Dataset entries
================

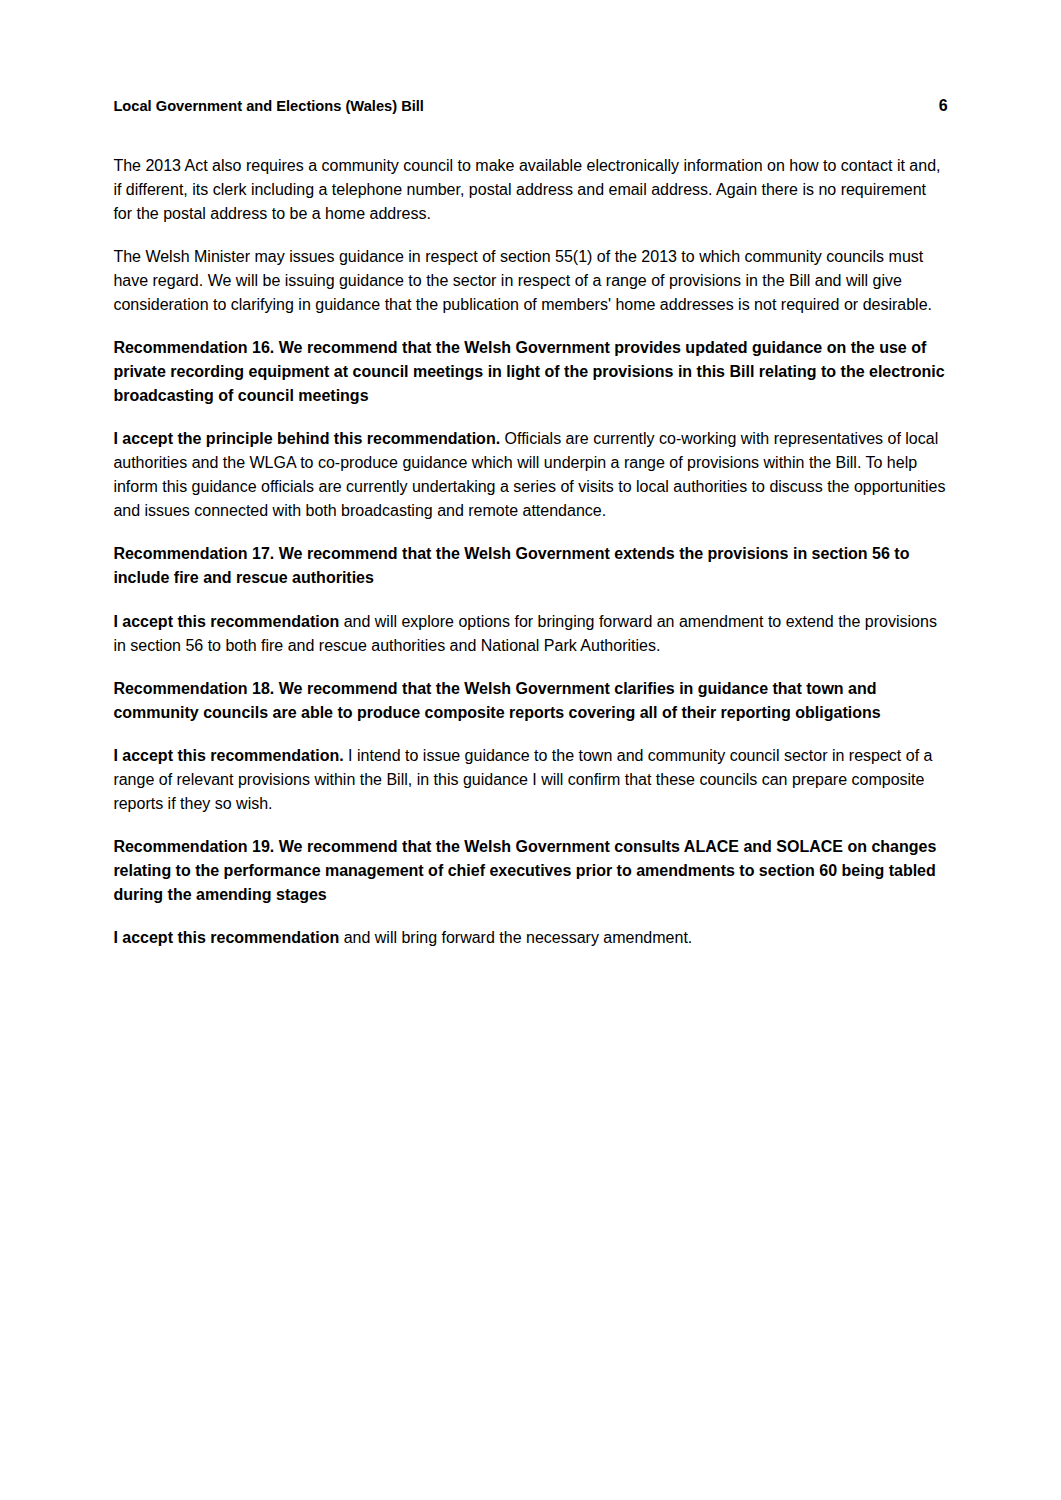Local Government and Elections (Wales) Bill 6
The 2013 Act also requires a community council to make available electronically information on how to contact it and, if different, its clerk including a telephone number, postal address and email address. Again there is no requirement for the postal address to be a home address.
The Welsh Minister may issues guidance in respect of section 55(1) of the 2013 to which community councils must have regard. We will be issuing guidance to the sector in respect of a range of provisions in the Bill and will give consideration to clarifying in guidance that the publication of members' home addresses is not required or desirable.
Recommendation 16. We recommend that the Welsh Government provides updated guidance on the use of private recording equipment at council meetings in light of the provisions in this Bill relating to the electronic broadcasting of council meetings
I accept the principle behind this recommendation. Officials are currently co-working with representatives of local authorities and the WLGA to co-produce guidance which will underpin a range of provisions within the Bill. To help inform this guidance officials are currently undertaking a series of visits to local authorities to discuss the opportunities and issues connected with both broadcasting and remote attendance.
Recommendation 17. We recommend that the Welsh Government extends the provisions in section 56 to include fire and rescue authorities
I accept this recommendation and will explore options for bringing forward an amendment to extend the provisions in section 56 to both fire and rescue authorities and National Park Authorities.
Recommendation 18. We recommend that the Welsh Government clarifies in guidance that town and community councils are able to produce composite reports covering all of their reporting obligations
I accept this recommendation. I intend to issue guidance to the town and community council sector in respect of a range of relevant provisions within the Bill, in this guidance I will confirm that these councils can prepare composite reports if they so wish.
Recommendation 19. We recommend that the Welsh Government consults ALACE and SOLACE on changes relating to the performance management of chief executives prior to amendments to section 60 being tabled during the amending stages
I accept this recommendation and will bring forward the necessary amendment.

================

The answer should be the records above, unchanged, with the pictures omitted.

Answer to the problem:
Local Government and Elections (Wales) Bill 6
The 2013 Act also requires a community council to make available electronically information on how to contact it and, if different, its clerk including a telephone number, postal address and email address. Again there is no requirement for the postal address to be a home address.
The Welsh Minister may issues guidance in respect of section 55(1) of the 2013 to which community councils must have regard. We will be issuing guidance to the sector in respect of a range of provisions in the Bill and will give consideration to clarifying in guidance that the publication of members' home addresses is not required or desirable.
Recommendation 16. We recommend that the Welsh Government provides updated guidance on the use of private recording equipment at council meetings in light of the provisions in this Bill relating to the electronic broadcasting of council meetings
I accept the principle behind this recommendation. Officials are currently co-working with representatives of local authorities and the WLGA to co-produce guidance which will underpin a range of provisions within the Bill. To help inform this guidance officials are currently undertaking a series of visits to local authorities to discuss the opportunities and issues connected with both broadcasting and remote attendance.
Recommendation 17. We recommend that the Welsh Government extends the provisions in section 56 to include fire and rescue authorities
I accept this recommendation and will explore options for bringing forward an amendment to extend the provisions in section 56 to both fire and rescue authorities and National Park Authorities.
Recommendation 18. We recommend that the Welsh Government clarifies in guidance that town and community councils are able to produce composite reports covering all of their reporting obligations
I accept this recommendation. I intend to issue guidance to the town and community council sector in respect of a range of relevant provisions within the Bill, in this guidance I will confirm that these councils can prepare composite reports if they so wish.
Recommendation 19. We recommend that the Welsh Government consults ALACE and SOLACE on changes relating to the performance management of chief executives prior to amendments to section 60 being tabled during the amending stages
I accept this recommendation and will bring forward the necessary amendment.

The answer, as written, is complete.